• [EXERCISE] Pull out every line from the listing that has the word "lines".

• [TASK INPUT]
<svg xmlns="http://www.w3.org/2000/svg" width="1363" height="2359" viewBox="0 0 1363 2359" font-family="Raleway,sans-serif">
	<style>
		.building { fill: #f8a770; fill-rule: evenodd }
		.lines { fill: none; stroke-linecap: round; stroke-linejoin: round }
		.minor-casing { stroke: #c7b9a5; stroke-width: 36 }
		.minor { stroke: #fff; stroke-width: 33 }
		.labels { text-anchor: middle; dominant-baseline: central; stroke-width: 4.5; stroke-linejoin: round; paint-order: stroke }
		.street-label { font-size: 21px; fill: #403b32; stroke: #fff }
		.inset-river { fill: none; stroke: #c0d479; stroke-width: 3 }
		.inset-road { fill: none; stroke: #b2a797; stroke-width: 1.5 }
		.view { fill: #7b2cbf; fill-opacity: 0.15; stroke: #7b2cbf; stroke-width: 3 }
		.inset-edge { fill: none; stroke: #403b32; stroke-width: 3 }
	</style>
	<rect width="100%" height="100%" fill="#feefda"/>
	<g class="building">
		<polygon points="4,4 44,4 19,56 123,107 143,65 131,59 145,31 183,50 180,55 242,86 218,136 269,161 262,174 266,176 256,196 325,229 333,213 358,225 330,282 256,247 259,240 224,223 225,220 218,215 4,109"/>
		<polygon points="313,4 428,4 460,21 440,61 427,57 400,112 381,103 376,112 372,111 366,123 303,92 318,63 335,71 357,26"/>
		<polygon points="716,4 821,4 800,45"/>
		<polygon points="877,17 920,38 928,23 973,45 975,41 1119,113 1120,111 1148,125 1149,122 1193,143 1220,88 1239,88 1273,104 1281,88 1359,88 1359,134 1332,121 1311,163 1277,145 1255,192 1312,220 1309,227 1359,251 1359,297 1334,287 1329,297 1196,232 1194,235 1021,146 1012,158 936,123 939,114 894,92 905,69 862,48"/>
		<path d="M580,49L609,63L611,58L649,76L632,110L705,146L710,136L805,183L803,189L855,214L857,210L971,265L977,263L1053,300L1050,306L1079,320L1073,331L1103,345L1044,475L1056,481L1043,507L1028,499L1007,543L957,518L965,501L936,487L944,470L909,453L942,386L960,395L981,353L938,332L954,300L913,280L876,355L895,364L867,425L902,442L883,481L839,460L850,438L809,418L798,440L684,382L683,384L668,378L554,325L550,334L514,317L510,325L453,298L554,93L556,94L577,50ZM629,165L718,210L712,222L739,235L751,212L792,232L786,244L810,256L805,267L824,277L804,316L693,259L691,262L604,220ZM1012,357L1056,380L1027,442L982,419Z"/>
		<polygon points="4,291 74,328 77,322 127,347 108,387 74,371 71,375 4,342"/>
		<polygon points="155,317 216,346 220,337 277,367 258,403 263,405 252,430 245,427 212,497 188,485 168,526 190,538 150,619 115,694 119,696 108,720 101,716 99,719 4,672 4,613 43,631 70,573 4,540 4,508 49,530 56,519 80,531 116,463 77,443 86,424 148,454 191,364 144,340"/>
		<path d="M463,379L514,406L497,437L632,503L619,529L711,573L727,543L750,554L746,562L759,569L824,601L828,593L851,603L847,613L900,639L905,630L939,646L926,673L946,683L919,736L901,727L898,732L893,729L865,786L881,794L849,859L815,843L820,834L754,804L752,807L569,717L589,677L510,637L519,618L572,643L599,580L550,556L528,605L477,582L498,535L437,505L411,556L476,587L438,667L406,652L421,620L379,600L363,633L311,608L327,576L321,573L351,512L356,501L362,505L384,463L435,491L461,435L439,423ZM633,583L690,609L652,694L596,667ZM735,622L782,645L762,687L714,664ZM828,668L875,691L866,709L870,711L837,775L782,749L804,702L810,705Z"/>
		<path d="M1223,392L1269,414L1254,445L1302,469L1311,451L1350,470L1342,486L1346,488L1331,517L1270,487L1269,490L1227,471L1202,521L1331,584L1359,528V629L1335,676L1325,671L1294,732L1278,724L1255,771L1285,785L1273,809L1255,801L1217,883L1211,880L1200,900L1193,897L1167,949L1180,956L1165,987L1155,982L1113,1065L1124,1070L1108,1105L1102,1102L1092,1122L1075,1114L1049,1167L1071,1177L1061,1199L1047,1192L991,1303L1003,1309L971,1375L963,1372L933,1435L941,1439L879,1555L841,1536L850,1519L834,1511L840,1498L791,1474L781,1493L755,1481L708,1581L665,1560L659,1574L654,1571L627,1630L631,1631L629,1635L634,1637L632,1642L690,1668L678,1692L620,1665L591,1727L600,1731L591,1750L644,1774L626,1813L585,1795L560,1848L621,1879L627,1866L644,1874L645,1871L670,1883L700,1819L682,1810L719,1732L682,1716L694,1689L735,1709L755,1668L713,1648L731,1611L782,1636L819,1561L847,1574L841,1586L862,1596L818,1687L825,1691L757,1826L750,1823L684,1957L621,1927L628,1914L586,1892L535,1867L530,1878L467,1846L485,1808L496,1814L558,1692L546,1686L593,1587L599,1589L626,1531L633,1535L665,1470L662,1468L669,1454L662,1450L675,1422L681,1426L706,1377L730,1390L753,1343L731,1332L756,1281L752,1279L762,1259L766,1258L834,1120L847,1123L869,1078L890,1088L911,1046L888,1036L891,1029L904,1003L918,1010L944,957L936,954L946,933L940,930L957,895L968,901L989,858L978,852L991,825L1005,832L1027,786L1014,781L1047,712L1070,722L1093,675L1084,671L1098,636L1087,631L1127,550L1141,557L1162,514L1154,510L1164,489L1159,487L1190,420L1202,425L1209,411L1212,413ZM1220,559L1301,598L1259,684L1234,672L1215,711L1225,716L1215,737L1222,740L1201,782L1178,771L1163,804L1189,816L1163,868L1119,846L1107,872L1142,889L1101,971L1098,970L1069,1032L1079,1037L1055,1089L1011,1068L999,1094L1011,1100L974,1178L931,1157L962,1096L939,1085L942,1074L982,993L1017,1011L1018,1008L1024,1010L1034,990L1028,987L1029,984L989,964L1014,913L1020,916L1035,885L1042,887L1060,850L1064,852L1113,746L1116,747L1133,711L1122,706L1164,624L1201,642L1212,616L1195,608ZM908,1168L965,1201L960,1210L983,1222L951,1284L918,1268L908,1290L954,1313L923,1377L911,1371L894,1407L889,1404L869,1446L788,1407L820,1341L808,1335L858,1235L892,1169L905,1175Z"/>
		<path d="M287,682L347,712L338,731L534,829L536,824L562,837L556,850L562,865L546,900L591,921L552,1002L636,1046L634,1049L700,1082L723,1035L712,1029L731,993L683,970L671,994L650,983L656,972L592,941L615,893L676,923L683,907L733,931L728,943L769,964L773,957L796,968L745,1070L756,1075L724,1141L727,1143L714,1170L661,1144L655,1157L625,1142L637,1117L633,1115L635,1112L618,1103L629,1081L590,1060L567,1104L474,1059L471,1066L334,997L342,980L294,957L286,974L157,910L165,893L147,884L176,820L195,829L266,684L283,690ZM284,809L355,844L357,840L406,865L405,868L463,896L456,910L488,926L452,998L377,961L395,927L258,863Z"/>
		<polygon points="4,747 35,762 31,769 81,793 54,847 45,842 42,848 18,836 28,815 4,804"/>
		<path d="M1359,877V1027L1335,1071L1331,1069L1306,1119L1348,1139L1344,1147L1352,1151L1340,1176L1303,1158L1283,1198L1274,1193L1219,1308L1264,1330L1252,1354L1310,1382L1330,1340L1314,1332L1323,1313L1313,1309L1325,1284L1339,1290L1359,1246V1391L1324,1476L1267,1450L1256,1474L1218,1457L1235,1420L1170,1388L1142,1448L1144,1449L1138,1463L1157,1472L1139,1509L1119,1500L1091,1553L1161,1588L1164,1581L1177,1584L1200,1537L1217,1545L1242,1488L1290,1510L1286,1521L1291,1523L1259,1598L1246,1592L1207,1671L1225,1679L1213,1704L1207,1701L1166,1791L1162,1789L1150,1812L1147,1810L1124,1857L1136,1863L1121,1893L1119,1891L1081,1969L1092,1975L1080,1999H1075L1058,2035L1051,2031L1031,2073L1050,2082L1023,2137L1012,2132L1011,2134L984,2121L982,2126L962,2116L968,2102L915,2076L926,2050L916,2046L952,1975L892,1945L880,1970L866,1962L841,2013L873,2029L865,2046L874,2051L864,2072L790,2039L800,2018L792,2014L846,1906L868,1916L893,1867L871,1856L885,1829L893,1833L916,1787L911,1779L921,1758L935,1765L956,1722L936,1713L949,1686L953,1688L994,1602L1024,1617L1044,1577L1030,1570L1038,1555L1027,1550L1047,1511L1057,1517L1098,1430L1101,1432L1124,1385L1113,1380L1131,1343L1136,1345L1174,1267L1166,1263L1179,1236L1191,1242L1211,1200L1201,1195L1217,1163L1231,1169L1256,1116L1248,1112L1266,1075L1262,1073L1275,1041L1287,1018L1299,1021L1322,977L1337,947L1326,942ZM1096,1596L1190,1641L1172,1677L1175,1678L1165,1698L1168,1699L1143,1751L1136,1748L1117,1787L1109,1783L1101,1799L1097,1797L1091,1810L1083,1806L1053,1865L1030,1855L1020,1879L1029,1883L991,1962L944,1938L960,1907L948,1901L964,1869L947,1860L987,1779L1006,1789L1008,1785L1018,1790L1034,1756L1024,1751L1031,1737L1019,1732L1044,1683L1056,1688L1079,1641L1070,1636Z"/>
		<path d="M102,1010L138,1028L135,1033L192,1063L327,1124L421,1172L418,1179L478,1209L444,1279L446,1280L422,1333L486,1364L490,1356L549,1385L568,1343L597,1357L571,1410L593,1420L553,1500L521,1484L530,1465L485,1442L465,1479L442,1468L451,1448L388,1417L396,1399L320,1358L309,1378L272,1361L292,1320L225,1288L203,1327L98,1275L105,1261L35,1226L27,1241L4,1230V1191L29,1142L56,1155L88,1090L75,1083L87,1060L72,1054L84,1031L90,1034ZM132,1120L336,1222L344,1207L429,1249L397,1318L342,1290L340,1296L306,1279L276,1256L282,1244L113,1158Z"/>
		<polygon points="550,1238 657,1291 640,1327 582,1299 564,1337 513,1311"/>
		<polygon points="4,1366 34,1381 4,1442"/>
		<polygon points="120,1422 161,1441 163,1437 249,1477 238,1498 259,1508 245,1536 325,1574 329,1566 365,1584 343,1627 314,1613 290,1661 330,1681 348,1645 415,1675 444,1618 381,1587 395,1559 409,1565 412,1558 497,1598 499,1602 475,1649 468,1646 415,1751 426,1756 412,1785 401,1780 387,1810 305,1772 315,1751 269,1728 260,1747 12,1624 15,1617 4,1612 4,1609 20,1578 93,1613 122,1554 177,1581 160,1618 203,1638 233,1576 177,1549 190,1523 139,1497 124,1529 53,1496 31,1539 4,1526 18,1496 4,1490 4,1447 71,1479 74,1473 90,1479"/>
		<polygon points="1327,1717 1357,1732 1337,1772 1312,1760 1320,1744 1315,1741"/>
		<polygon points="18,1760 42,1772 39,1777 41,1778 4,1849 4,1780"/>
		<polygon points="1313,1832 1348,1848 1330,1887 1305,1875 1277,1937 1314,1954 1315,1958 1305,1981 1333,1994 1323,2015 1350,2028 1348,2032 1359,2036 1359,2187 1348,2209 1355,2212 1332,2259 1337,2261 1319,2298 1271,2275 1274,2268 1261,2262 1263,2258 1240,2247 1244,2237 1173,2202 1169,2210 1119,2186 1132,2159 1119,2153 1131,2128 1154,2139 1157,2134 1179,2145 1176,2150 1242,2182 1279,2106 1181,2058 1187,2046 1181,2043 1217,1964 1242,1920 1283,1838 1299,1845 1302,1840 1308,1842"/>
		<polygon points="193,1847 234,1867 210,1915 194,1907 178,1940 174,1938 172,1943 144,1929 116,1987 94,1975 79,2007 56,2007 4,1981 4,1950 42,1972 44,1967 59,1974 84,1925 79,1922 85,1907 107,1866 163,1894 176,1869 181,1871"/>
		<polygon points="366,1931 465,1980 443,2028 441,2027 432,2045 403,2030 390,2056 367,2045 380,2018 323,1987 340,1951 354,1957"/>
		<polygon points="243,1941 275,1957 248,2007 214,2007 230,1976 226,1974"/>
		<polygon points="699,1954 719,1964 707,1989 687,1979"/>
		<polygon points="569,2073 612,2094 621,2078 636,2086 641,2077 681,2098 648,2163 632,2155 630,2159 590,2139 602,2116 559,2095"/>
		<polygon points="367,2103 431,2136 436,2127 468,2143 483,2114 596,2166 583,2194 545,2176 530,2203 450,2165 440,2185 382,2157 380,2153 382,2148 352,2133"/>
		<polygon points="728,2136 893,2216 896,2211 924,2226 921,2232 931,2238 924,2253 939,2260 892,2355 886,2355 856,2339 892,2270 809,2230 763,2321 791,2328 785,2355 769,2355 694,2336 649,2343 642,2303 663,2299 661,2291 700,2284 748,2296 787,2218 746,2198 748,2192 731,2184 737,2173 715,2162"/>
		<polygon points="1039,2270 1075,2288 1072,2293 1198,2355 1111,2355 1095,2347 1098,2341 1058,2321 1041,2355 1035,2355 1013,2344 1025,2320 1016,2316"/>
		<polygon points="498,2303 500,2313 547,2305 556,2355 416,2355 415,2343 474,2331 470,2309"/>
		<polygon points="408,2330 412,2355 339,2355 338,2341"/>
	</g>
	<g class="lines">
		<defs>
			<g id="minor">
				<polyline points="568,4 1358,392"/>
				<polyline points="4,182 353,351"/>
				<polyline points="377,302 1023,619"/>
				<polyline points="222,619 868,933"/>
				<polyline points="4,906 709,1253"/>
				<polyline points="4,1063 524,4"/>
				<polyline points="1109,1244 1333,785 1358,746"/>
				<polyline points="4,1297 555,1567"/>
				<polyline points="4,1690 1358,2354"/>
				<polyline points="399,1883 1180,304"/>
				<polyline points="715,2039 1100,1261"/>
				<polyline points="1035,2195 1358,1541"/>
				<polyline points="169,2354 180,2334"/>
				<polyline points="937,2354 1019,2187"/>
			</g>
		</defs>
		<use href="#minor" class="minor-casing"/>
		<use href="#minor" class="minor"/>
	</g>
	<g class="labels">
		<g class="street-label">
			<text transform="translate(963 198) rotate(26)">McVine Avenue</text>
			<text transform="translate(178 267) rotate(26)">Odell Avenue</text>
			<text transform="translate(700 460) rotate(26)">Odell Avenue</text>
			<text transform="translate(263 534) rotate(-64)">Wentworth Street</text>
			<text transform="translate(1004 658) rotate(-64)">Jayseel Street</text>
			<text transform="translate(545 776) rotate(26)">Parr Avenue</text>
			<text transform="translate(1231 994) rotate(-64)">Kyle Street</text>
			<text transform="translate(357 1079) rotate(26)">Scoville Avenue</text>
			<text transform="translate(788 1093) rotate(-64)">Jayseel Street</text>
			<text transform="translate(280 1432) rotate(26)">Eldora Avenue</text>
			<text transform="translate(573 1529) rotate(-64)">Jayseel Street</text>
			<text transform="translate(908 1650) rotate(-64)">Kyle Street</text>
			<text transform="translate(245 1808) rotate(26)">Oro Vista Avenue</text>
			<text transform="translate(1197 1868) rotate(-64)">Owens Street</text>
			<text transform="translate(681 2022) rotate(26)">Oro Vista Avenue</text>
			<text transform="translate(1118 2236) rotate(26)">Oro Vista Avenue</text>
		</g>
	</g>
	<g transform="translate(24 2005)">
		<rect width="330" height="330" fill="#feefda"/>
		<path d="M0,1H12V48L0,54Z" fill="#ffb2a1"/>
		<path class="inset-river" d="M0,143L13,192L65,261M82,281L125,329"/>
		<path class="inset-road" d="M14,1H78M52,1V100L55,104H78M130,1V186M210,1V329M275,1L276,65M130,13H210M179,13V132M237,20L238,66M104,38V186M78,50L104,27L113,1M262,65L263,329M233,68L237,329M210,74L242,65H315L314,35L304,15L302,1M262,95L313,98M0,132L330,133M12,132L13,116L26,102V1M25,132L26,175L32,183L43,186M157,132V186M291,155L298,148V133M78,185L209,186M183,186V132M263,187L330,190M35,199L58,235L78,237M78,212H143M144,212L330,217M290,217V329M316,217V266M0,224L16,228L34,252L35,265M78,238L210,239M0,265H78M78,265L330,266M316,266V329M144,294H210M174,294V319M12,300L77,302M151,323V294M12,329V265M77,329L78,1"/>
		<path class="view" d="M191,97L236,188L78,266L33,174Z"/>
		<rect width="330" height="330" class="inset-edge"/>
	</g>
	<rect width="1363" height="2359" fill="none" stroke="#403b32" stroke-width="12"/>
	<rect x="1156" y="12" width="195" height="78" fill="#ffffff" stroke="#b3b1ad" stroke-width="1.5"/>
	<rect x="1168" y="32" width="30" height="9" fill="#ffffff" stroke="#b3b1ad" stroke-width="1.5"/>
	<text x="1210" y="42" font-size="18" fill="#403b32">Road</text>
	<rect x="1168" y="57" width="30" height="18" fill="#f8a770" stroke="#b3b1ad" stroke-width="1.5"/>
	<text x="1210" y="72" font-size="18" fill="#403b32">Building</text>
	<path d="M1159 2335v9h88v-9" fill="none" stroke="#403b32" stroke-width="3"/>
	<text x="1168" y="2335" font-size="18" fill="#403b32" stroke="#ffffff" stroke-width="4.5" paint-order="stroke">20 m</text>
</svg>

• [TASK OUTPUT]
		.lines { fill: none; stroke-linecap: round; stroke-linejoin: round }
	<g class="lines">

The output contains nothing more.